Thursday 12 November 2015

Is it OK to have places where children are not allowed? It feels like it is OK to have that as a thing, as long as there are places where children are allowed.

Having been blessed with the social stigmata of a child for over a year now I can confirm that almost everywhere is OK with children. Indeed some of them are falling over themselves to charge me for small portions of food designed specifically with my son’s smaller-than-adult gut in mind, God bless ’em.

Only this week I was denied seeing James Bond’s latest outing because it was a ‘Cinebaby’ showing at my local art centre (Cineworld).
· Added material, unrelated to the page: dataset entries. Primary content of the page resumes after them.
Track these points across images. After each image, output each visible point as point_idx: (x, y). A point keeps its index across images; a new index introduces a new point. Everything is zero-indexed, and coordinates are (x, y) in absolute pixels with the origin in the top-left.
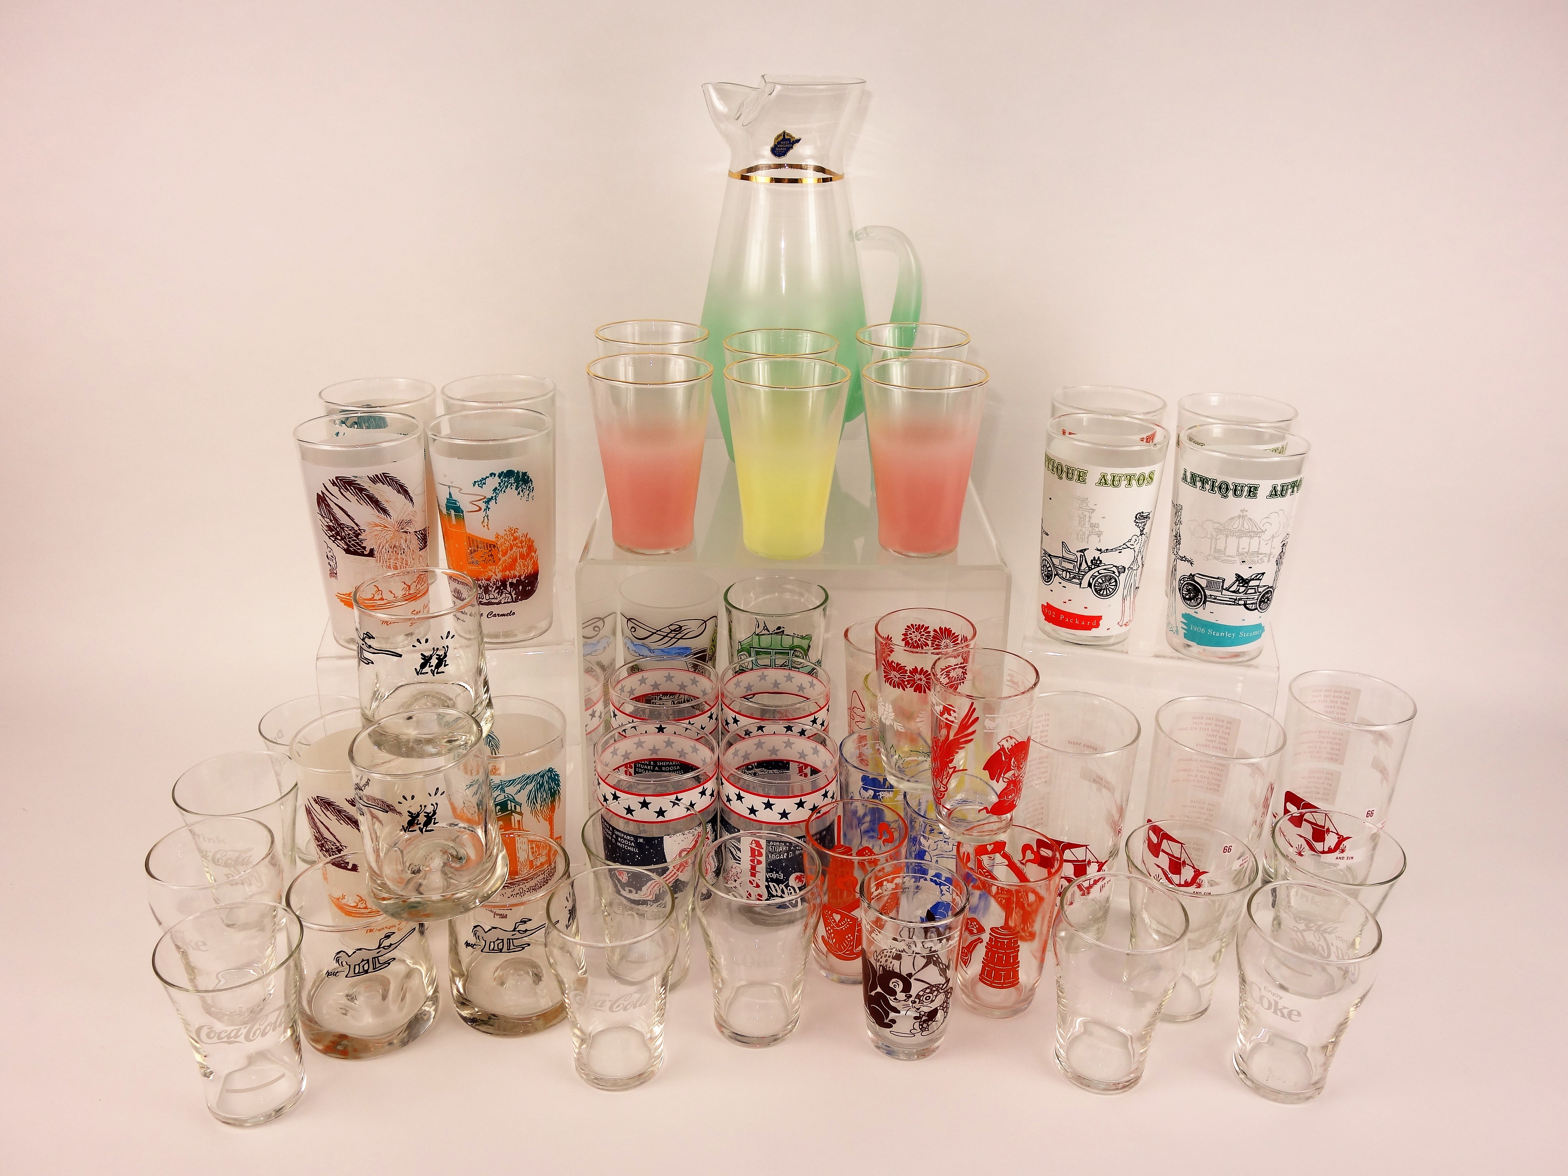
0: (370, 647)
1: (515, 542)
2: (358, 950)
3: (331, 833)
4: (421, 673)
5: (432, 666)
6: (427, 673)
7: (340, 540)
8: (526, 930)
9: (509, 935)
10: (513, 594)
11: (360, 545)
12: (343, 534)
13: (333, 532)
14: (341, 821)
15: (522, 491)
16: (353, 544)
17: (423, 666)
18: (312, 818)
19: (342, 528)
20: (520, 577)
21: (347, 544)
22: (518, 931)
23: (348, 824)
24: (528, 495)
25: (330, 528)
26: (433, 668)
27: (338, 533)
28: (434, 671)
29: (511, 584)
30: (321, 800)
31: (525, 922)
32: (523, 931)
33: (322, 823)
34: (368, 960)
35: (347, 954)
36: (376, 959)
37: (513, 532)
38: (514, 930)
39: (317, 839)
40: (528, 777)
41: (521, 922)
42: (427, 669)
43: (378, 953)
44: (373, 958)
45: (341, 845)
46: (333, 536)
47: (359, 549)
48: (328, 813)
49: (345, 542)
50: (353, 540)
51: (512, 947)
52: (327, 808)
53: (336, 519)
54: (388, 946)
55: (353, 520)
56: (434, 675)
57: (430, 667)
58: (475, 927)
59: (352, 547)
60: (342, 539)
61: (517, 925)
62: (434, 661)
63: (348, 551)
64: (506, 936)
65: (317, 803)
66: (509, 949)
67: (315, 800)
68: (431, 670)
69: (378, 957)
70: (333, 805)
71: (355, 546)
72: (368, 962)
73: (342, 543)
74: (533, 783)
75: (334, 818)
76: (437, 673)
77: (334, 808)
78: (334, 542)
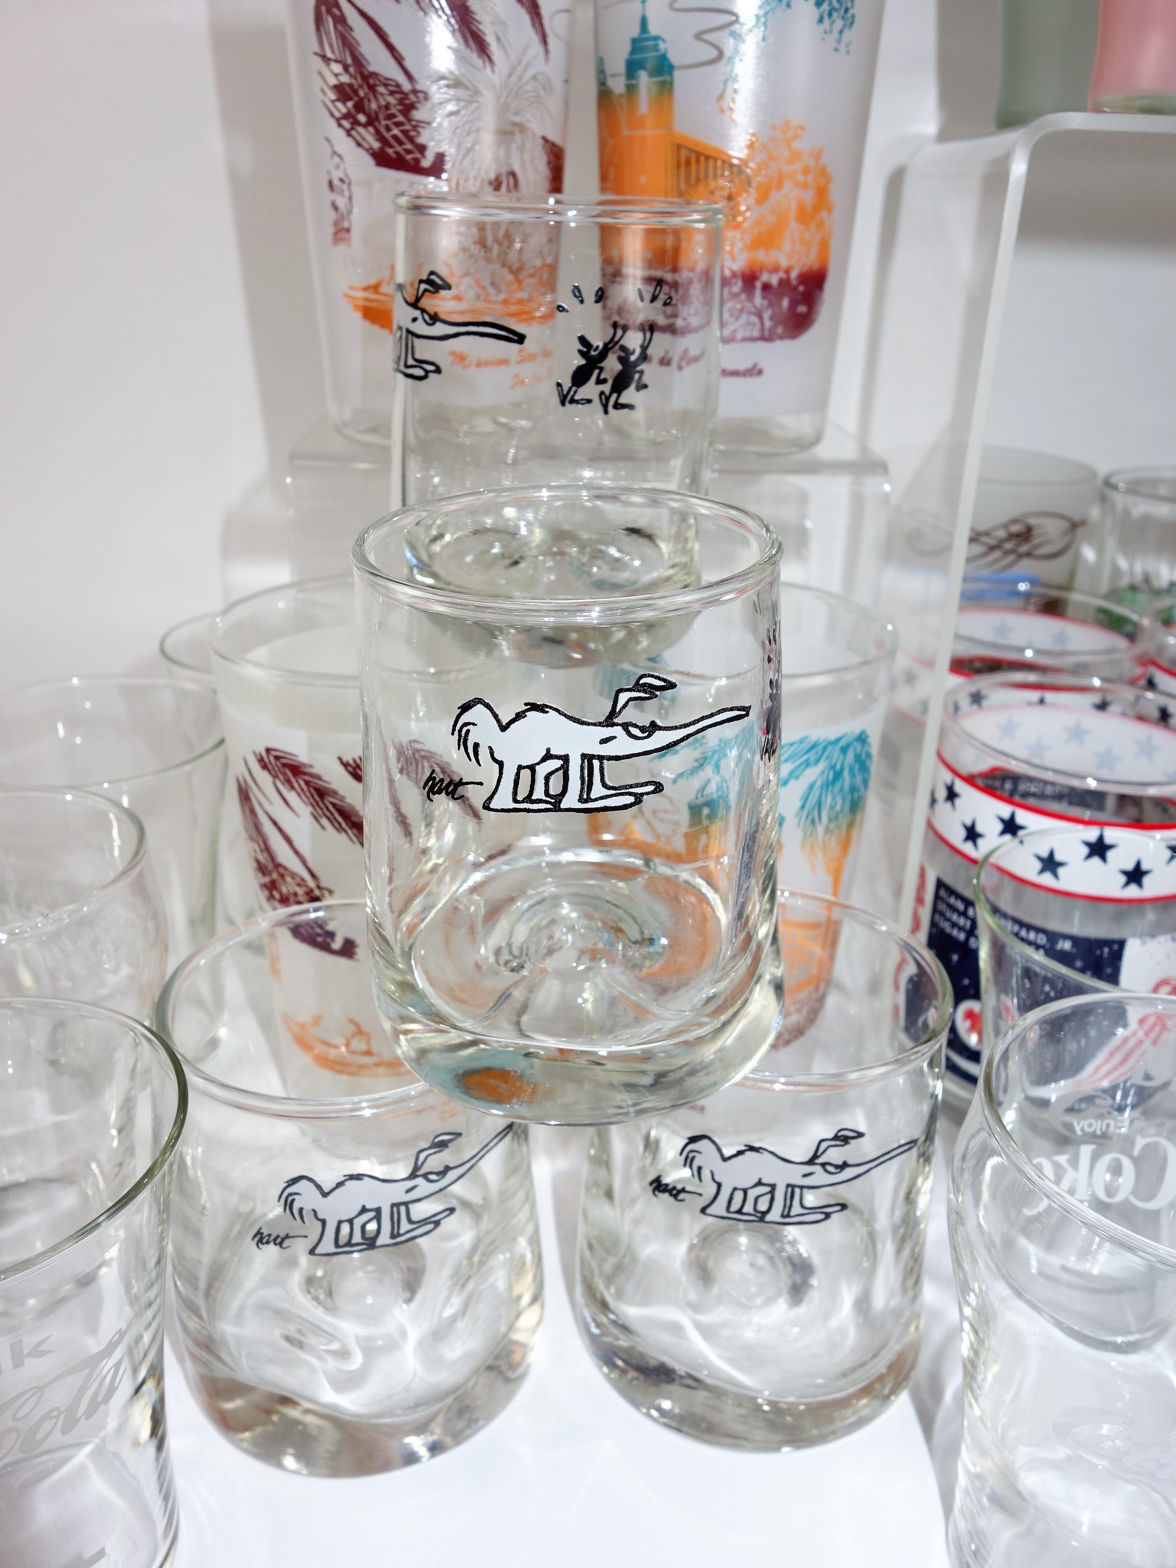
0: (435, 318)
1: (791, 168)
2: (352, 1177)
3: (296, 852)
4: (572, 401)
5: (604, 381)
6: (589, 401)
7: (365, 126)
8: (845, 1165)
9: (795, 1175)
10: (767, 315)
11: (411, 140)
12: (374, 106)
13: (350, 104)
14: (324, 821)
15: (830, 15)
16: (395, 137)
17: (580, 377)
18: (253, 812)
19: (372, 89)
20: (788, 271)
21: (380, 137)
22: (823, 1165)
23: (340, 829)
24: (841, 32)
25: (343, 92)
26: (606, 388)
27: (360, 107)
28: (608, 399)
29: (766, 287)
30: (277, 758)
31: (846, 1140)
32: (836, 1167)
33: (275, 823)
34: (378, 1211)
35: (318, 1187)
36: (403, 1209)
37: (790, 134)
38: (811, 1162)
39: (262, 869)
40: (814, 746)
41: (836, 1138)
42: (590, 390)
43: (408, 1191)
44: (393, 1205)
45: (319, 887)
46: (346, 117)
47: (409, 152)
48: (292, 797)
49: (378, 133)
50: (398, 124)
51: (796, 1209)
52: (289, 781)
53: (358, 62)
54: (437, 1174)
55: (398, 59)
56: (606, 412)
57: (600, 382)
58: (693, 1140)
59: (391, 146)
60: (372, 121)
61: (824, 1145)
62: (612, 365)
63: (382, 159)
64: (782, 1176)
65: (265, 766)
66: (788, 1216)
67: (261, 760)
68: (602, 393)
69: (406, 1204)
70: (304, 773)
71: (401, 143)
72: (378, 1217)
73: (368, 136)
74: (822, 765)
75: (304, 809)
76: (618, 406)
77: (307, 783)
78: (349, 134)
While my first reaction was to launch an online petition to the head of Sony International, Daniel Craig and official James Bond lager-beer sponsor Heineken in the end I relented – returning home to watch the pre-finale of Downton Abbey.

I am wholly disheartened to learn of the prejudice for the externalised foetus one mother suffered – she could have her in-utero child in the tea shop but not the post-birth model – but I would also be disheartened to feel we have a society that insists upon the inconvenience of some people who would prefer not to have their £6.90 chai-tea latté discombobulated by some untethered humans running amok with tabletop paraphernalia.

Would this mother of three be OK with housing the proprietor when the business fails due to the costs of remantling salt and pepper shaker? Of course not. At this stage it will all be Jeremy Corbyn’s fault for not having enough women on his pretend cabinet.

The Evening Standard quotes that Billy Westley said: “We have two kids, seven and three years old. Shall we just leave them all in the car? Would that be your advice?”. No Billy, I think the advice is that you don’t come to the fucking shop and that you fuck off somewhere else. Or leave your children with an adult who can care for them somewhere else – and not have the only possible outcome being that they starve to death in a car while you have a green tea and a slice of peppermint brie.

As for the defence that not all children are rude, mannerless brats…well clearly not. But quite a lot of them are. I wasn’t but a lot of the similarly aged people (then) to me were. I wouldn’t say my son was rude but he often uses the wrong spoon to eat his starter and on more than once occasion he hasn’t used his desert fork appropriately. But then again he is one. I don’t think he is eschewing manners, rather than developing them.

Apart from anything else, if there are to be no child-free tea rooms then where are the parents who are told “get some you time” or “treat yourself” supposed to go to escape the constant monotony of their child-rearing? It’s not all first steps and saying “I love you Daddy” you know. Sometimes it is 4907th step and just “Hiya Daddy I like you a lot” and who doesn’t need a wind down in an environment where the under-25s are absent?